Sifting through treat options is not a once-a-year event, though. The Kings have to be careful about class parties, other holiday events and organization festivities, where treats of all kinds (and trace contamination) are usually found in abundance. So when inviting kids over for a party, King recommended hosts consider providing only allergy-safe treats.
“(Thatcher’s) not even 4 and he already resents his allergy,” King said. “It’s really heartbreaking. We have to look at everything. When we start looking at the label, he’ll say, ‘It not peanut!’”
They’re also on edge when attending sports events where peanuts are sold. That’s because trace amounts of the peanut protein can contaminate an object and cause a dangerous reaction. The second time Thatcher had an anaphylactic reaction was when he was exposed to an unidentified allergen at a babysitter’s house. In that case, the Kings believe perhaps another child had been exposed to peanut butter and transferred the protein to a toy.
At another facility, King expressed gratitude for Our Saviour’s Lutheran Little Ewe Preschool’s efforts to change its policies and become peanut-free a whole year before Thatcher’s anticipated arrival, but he knows he can’t expect every home and organization to accommodate as well as they did.

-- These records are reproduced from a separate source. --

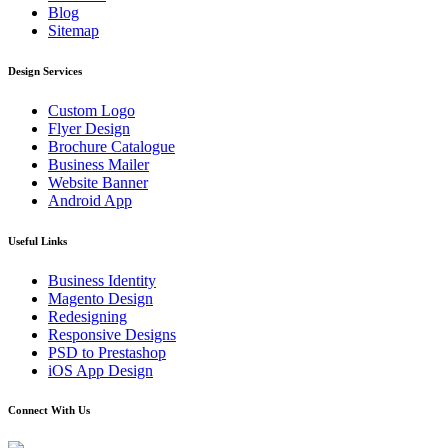
Blog
Sitemap
Design Services
Custom Logo
Flyer Design
Brochure Catalogue
Business Mailer
Website Banner
Android App
Useful Links
Business Identity
Magento Design
Redesigning
Responsive Designs
PSD to Prestashop
iOS App Design
Connect With Us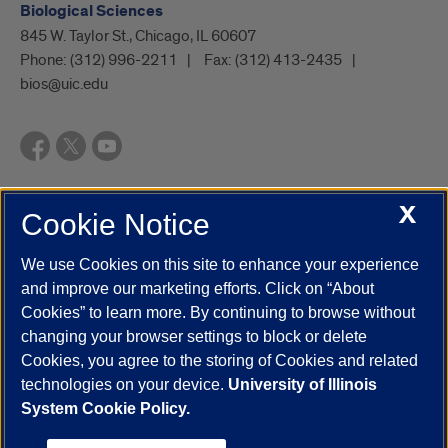
Biological Sciences
845 W. Taylor St., Chicago, IL 60607
Phone:
(312) 996-2211
Fax:
(312) 413-2435
bios@uic.edu
X
Cookie Notice
UIC.edu
Academic Calendar
Athletics
Campus Directory
Disability Resources
Emergency Information
Event Calendar
We use Cookies on this site to enhance your experience
Job Openings
Library
Maps
UIC Safe Mobile App
and improve our marketing efforts. Click on “About
UIC Today
UI Health
Veterans Affairs
Report a Concern
Cookies” to learn more. By continuing to browse without
changing your browser settings to block or delete
Cookies, you agree to the storing of Cookies and related
Powered by Red 3.0.51
technologies on your device.
University of Illinois
This site is protected by reCAPTCHA and the Google
Privacy Policy
System Cookie Policy.
and
Terms of Service
apply.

“We don’t expect the world to mold itself to make our lives safer, but just being aware of it and knowing what to do in that scenario will save lives,” he said.
FARE lists its top nine foods that cause the worst reactions in the United States. They are crustacean shellfish, egg, fish, milk, peanut, sesame, soy, tree nuts and wheat. But even allergy-free foods can be a risk when ingredients are processed in a facility that processes different products.

Provided by FARE

A large majority of the world can enjoy any food, but “it really can be as simple as a speck of something getting someplace it shouldn’t be and killing a kid. That’s the consideration we hope people have,” King said.
He recalled a story about 42-year-old Celia Marsh who had a dairy allergy and died after eating a vegan wrap because its dressing contained traces of milk protein. Though the wrap was dairy-free, the dressing contained a filler that was manufactured at a facility that handled dairy products.
“Cross contamination from shared processing is 100% a thing,” he said. “Kids die from it. Every year, kids die from something that should’ve been safe.”
One of the messages King wants people to remember is ‘Epi first, Epi fast.’
“If you’re ever around somebody with allergies and you’re worried they’re having an anaphylactic reaction, Epi first and Epi fast,” he said.
Even if it turns out the person was not having an anaphylactic reaction, King believes no parent should ever be mad that their $300 EpiPen was wasted, because their child is worth more than that.